You started as an investment banker. How did you go from that to Superfine?
I had been making games since I was 12, just out of passion, but I was always told that it was a waste of time; so, when I finished college, I just picked whatever career made the most money, thinking I could always figure it out later. That’s how I went into investment banking in 2010, covering the videogame industry.
Three years later, I joined Kixeye following an M&A where I represented the seller. There, I helped launch our first mobile game, which hit number one. However, I wanted the startup experience, so I joined Dots in 2014 as VP of Marketing and Revenue – a technical role responsible for user acquisition. Again, we launched a game that hit number one in 100 countries. Then, Dots was acquired and I joined Ketchapp in Paris. We launched 2048, which became a global phenomenon; it grew so fast that we couldn’t make more games quick enough to move users around and utilise our traffic. That’s how we became a games publisher. By 2017, although we were only six people, we were the number one game publisher in the world with almost 4 billion downloads.
At that time, I was talking to game developers, asking them what was the one thing that we could do to make their lives better. I was really surprised to get almost the same answer from everyone: “We would love to publish the games ourselves.” I realised that there was a need for software that allowed developers to self-publish.
So, when we eventually sold the company to Ubisoft in 2017, I went to Vietnam, where many of our games were coming from, to meet some of our developers like Tuan Anh Nguyen, who became my co-founder. I just fell in love with the ecosystem and moved there.
Kixeye reached out again, asking if I could help them as an operator become more profitable in order to exit. We created Kixeye Studio in Vietnam and Kixeye was sold in 2018.
Finally, with the same setup and crew, we created Superfine, going back to our original software idea.
So what does Superfine do?
Today, to create a global advertising campaign, you could be working with dozens of different ad networks at the same time in hundreds of countries. You have to log into each of the platforms and upload your creatives, which takes a lot of time to set up. So, we came up with an AI marketer. The AI sets it all up for you and saves you a ton of time.
First, you select the creatives that you want to run and Superfine creates the advertisement for you, formatted for each of the 30 ad networks that we work with. The LLM detects the size of the video, tags and analyses it, and gives you a campaign and media buying plan: persona, language, gender, platform, etc. You can change whatever you want, even the language with automated translation.
Then, the AI takes your budget and moves it around to what’s performing best.
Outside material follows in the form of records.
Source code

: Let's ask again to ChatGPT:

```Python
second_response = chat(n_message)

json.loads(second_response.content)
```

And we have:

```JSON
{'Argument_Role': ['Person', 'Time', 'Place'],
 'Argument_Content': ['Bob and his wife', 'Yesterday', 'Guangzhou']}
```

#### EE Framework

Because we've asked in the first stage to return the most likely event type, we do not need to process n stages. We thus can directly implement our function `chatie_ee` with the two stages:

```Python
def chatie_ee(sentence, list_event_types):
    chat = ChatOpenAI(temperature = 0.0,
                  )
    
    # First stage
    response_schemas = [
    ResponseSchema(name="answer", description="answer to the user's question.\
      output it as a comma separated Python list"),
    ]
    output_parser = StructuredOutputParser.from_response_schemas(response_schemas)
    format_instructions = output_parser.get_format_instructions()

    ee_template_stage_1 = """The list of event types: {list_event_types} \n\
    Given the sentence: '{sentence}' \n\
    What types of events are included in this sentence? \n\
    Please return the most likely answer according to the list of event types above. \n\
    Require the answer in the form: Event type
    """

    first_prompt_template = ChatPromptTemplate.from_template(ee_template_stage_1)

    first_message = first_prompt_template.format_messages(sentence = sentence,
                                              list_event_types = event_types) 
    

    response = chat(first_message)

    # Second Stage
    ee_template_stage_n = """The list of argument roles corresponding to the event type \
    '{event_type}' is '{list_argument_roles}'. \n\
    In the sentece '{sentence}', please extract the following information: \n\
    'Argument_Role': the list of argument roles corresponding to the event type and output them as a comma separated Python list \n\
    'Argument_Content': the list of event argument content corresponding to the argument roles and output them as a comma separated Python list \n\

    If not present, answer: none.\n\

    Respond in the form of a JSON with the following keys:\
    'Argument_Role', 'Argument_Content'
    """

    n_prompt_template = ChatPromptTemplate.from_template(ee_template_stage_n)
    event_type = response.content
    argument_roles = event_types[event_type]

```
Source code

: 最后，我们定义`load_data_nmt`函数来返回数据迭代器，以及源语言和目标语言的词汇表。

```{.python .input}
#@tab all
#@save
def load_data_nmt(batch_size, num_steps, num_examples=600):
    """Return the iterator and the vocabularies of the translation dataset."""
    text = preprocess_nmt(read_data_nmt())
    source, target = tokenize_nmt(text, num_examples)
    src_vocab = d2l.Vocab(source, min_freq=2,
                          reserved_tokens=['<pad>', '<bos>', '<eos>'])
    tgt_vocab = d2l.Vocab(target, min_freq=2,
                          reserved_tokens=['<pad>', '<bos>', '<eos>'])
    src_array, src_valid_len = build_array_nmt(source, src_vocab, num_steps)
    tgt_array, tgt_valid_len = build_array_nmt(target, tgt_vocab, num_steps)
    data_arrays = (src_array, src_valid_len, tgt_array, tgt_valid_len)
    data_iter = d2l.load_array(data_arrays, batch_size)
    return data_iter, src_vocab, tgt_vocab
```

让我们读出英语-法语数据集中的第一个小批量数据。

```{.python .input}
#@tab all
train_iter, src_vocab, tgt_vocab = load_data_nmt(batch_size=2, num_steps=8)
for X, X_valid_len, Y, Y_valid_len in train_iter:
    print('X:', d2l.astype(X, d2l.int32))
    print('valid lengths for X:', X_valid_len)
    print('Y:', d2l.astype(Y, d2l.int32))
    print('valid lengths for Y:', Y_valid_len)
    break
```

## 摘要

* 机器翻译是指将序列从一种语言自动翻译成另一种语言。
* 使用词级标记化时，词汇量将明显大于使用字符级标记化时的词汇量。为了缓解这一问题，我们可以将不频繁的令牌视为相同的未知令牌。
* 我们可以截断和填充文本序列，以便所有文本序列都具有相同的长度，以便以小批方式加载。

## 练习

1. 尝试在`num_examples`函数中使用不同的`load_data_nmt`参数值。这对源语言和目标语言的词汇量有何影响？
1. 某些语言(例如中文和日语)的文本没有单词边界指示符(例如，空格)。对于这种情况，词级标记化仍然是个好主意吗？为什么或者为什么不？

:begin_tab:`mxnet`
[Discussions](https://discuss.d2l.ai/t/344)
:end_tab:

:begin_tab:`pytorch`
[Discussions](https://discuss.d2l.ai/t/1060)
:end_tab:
You can orchestrate burst campaigns, get recommendations, and set rules like a specific return on ad spend. Superfine tracks all your revenue and spend, and a couple of other things like the game’s lifetime value, new users, retention, etc.
We’re a SaaS charging customers based off of install events. The subscription price scales as you need more install events.
How did you develop and finance this solution?
Everything was done in-house, and it took us years.
We raised a total of about $3.2 million, including a pre-Seed for $600,000 with Play Ventures. I also put in about $400,000.
Who are your customers?
Currently, Superfine is just for games, but it can technically be used for anything.
We started with games because these companies are usually the first to spend big on user acquisition, adopt new technologies, and explore new markets. We’re now in a private beta, working with the largest web3 games in the world and we have about 100 games on the waitlist. We’re onboarding three more studios this month to do self-serve and give us feedback.
And then, we plan to open it up to everybody, doing pilots and testing with non-gaming applications to see if we can help with their marketing. One of the reasons why we’re coming to Abu Dhabi is because we want to expand outside of gaming.